I recently had a discussion with some Jewish leaders about the future of Jewish life in America.  Actually when we had the discussion we were in Israel ironically!  But the truth of the matter is that our world is in such a rapid state of flux we can all hardly keep up.  The news cycle is 24/7  even though we Jews are 24/6!   This article in the Jewish Week take on the changes in technology and new media.   It posits that the role in Jewish life is to make Judaism more accessible.  But it makes a radical claim that while we as the Jewish people celebrated sacred time and sacred space (i.e.  Shabbat, the synagogue)  the impact of new technologies and new media make sanctifying time and space irrelevant to a new generation.  See the article :  New Media And Jewish Life: Discuss.

WOW… that is a radical statement.  It turns Judaism upside down.  I wonder if that is true.  Perhaps we will need a special day and special place even more in this kind of world that knows no boundaries.  Our young folks don’t necessarily know what that is like-to be disconnected.   Perhaps our Jewish gift is to help the do so one day a week.

Hmmm Thoughts?

1 thought on “New Media And Jewish Life: Discuss”

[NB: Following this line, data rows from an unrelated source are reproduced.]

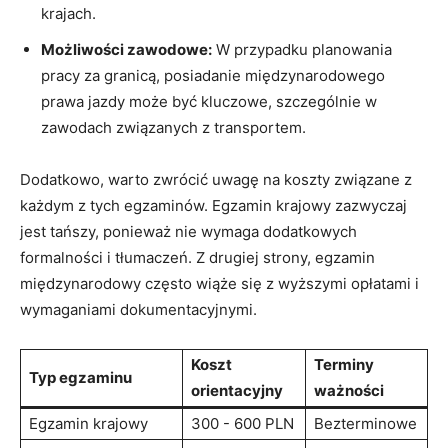
krajach.
Możliwości zawodowe:
W⁢ przypadku‌ planowania
pracy⁢ za granicą, posiadanie międzynarodowego
prawa jazdy może być kluczowe, szczególnie ‌w
zawodach związanych ⁤z transportem.
Dodatkowo, warto zwrócić uwagę na koszty związane⁤ z
każdym z tych egzaminów. Egzamin krajowy zazwyczaj
jest tańszy, ponieważ nie wymaga dodatkowych‌
formalności i tłumaczeń. Z drugiej strony, egzamin
międzynarodowy często wiąże⁤ się z wyższymi opłatami ‌i
wymaganiami dokumentacyjnymi.
Koszt
Terminy
Typ egzaminu
orientacyjny
ważności
Egzamin krajowy
300 ⁢- 600 PLN
Bezterminowe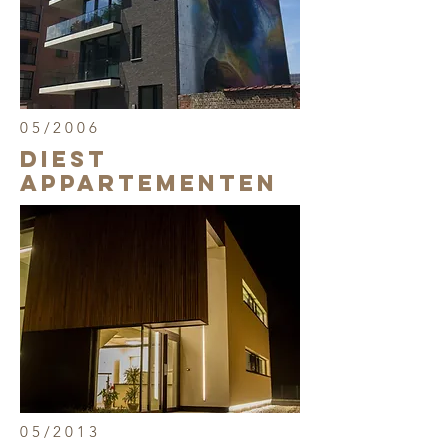
05/2006
Diest
Appartementen
05/2013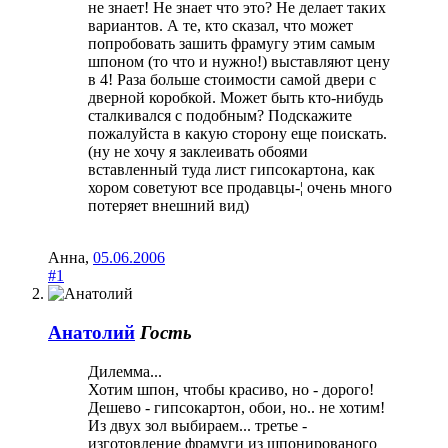
не знает! Не знает что это? Не делает таких
вариантов. А те, кто сказал, что может
попробовать зашить фрамугу этим самым
шпоном (то что и нужно!) выставляют цену
в 4! Раза больше стоимости самой двери с
дверной коробкой. Может быть кто-нибудь
сталкивался с подобным? Подскажите
пожалуйста в какую сторону еще поискать.
(ну не хочу я заклеивать обоями
вставленный туда лист гипсокартона, как
хором советуют все продавцы-¦ очень много
потеряет внешний вид)
Анна
,
05.06.2006
#1
Анатолий
Гость
Дилемма...
Хотим шпон, чтобы красиво, но - дорого!
Дешево - гипсокартон, обои, но.. не хотим!
Из двух зол выбираем... третье -
изготовление фрамуги из шпонированого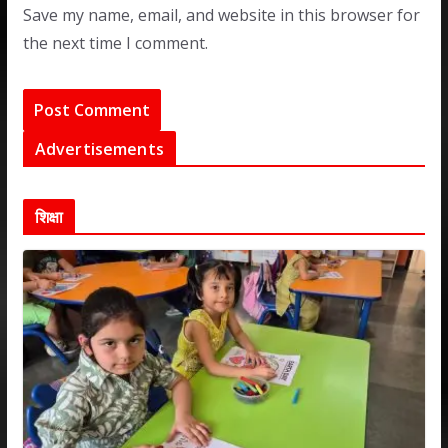
Save my name, email, and website in this browser for
the next time I comment.
Advertisements
शिक्षा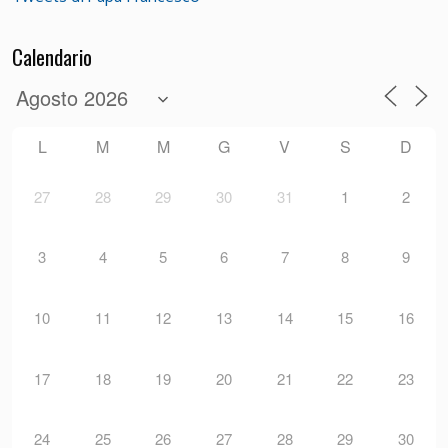
Calendario
L
M
M
G
V
S
D
27
28
29
30
31
1
2
3
4
5
6
7
8
9
10
11
12
13
14
15
16
17
18
19
20
21
22
23
24
25
26
27
28
29
30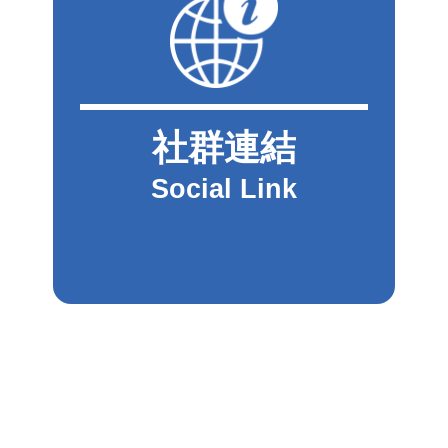
社群連結
Social Link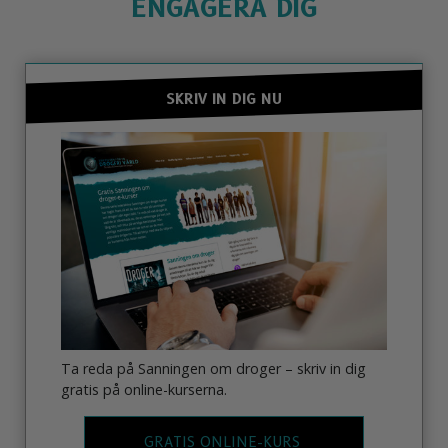
ENGAGERA DIG
SKRIV IN DIG NU
Ta reda på Sanningen om droger – skriv in dig
gratis på online-kurserna.
GRATIS ONLINE-KURS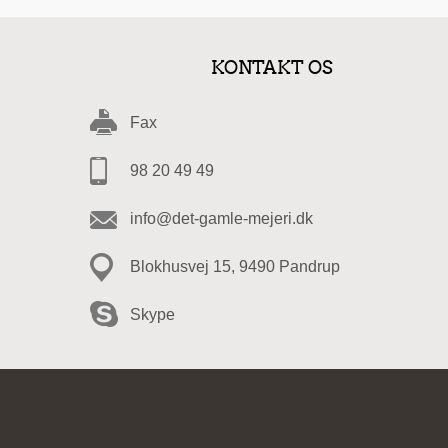
KONTAKT OS
Fax
98 20 49 49
info@det-gamle-mejeri.dk
Blokhusvej 15, 9490 Pandrup
Skype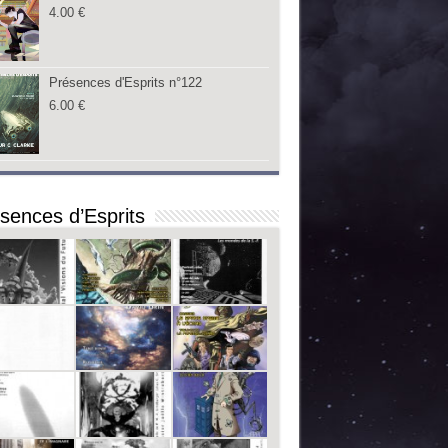
4.00
€
Présences d'Esprits n°122
6.00
€
sences d’Esprits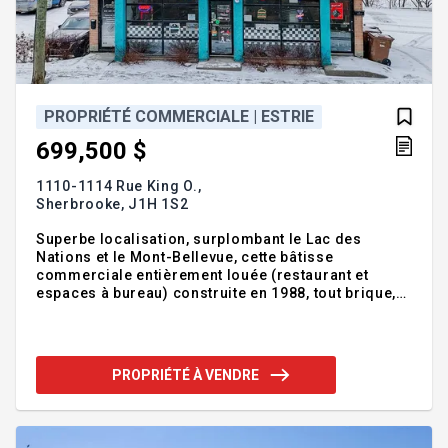
PROPRIÉTÉ COMMERCIALE | ESTRIE
699,500 $
1110-1114 Rue King O.,
Sherbrooke,
J1H 1S2
Superbe localisation, surplombant le Lac des
Nations et le Mont-Bellevue, cette bâtisse
commerciale entièrement louée (restaurant et
espaces à bureau) construite en 1988, tout brique,
offre un sous-sol en rez-de-jardin avec garage
intégré. Depuis l'acquisition, plus de 300000$ ont
été investis dans la bâtisse afin de la remettre à
jour. Les espaces bureau au 2ème ont été
PROPRIÉTÉ À VENDRE
fraichement rénovés, tandis que le restaurant a
subi une d'importantes rénovations, dont l'ajout
d'une terrasse donnant sur le Lac des Nations.
Vous êtes à la recherche d'un investissement,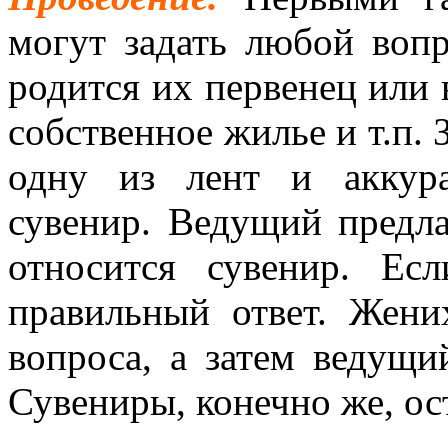
могут задать любой вопр
родится их первенец или 
собственное жилье и т.п. 
одну из лент и аккур
сувенир. Ведущий предла
относится сувенир. Ес
правильный ответ. Жени
вопроса, а затем ведущи
Сувениры, конечно же, ос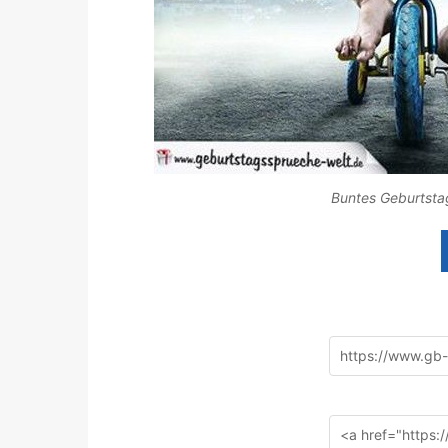
Buntes Geburtstag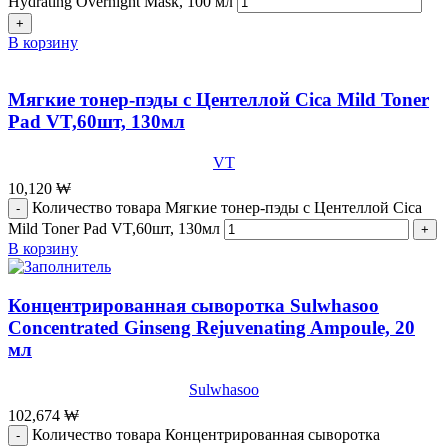
Hydrating Overnight Mask, 100 мл
В корзину
Мягкие тонер-пэды с Центеллой Cica Mild Toner
Pad VT,60шт, 130мл
VT
10,120
₩
Количество товара Мягкие тонер-пэды с Центеллой Cica
Mild Toner Pad VT,60шт, 130мл
В корзину
Концентрированная сыворотка Sulwhasoo
Concentrated Ginseng Rejuvenating Ampoule, 20
мл
Sulwhasoo
102,674
₩
Количество товара Концентрированная сыворотка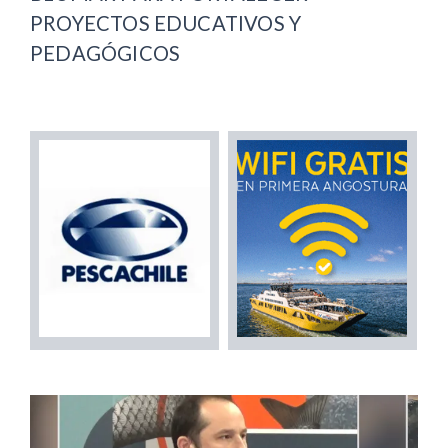
PROYECTOS EDUCATIVOS Y
PEDAGÓGICOS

  1. On a recent Shabbat started with me wishing and being wished Shabbat Shalom on Facebook. After that a text message asking If I would be a services came in and I responded that I would be and invited the person to have some Thai food with some of us before services. At the Oneg some of talked about bread recipes. A congregant said they would post their recipe on Facebook. I got home and, on Facebook, “liked” and commented on comments about the documentary we had seen after services and cut and pasted the recipe to my recipe notebook. I wrote a comment about the recipe and thanked the person who posted it.

    Many of us live in a world where our family is an extended family of friends as well as relatives . Our community is spread out – we don’t all live in the same neighborhood let alone the same house. That was a joyful Shabbat and for me, on that night, technology extended the sacred time and the sacred space, it brought a little more of the family together for a little longer.